When I say “you’d feel like you know some Japanese after N4” that’s really the level of proficiency of someone below 10 years old. Japanese is naturally a language with a lot more topics to cover at every step of the way (think 3 times the grammar/vocab for every 1 thing you learn in English), so if your goal is to stay a casual learner, then don’t feel bad. This pace is normal My friends who learned European languages probably became fluent in 1-2 years whereas I spent like 4 and up for Japanese
So before I give my opinion to your original question, I wanted to share my thoughts on your other question about Japanese used in anime and why some say it’s like a completely different language.
Here are a few key points to understand:
- Most vocabulary used in anime pertains to the settings (genre, time period, etc…)
- All lines are scripted and voiced by professionals
- Various speech patterns and dialects are often used
With all these things combined, it will sound alien to someone who has studied only from books and other similar materials. Those are the people who usually say Japanese in anime is like a completely different language.
Moving on to your original question. I read many previous comments but skimmed through others. Everyone has shared some great advice and experiences.
So first off 20 - 60 mins per day and only 4 month in isn’t much. But of course you said you’re a casual learner so that’s no problem. It will be quite some time before you can understand 10% of what characters are saying. Not only do you have to input hours and hours of listening but you have to learn more vocab and grammar. At some point like someone mentioned, you will be begin to pick up single vocab words or grammar patterns you often hear. Even at that point as mentioned in a Tofugu blog post, it still requires at least 70%(I don’t remember the exact number they used) of the sentence to be understood to know what it means.

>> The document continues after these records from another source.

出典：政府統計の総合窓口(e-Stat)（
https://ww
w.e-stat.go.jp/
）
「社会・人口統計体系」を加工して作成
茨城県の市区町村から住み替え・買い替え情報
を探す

Finally after reaching that level of understanding through increased vocab and grammar knowledge, Japanese doesn’t translate fully to English. So the context, feelings, and gist of what is being said is what’s most important to actively listen for.
Only way to improve listening is to keep on listening. To sum it up, you said its not a priority nor are you looking for motivation. So my straight answer to you is, the time you’ve spent so far makes sense that you can’t understand what they are saying at native level speed.
Keep at it at your own pace and eventually you will pick up words and patterns. Check back in after a few more months and let us know how you doing. Of course make sure you are adding more listening even if you don’t understand.
Forgot to mention my experiences. I have hundreds of hours if not more of listening from various Japanese materials including anime. This was before I moved to Japan. At first like you I could not understand anything for like a year besides catching a few vocab words here and there. This was after I actually studied for a year at Univ. 3 years later after increasing my grammar and vocab knowledge it really helped. I never stopped listening. If I was to sum up the percentage of my study time, it would be 1% writing, 5% reading, 14% speaking, and 80% listening.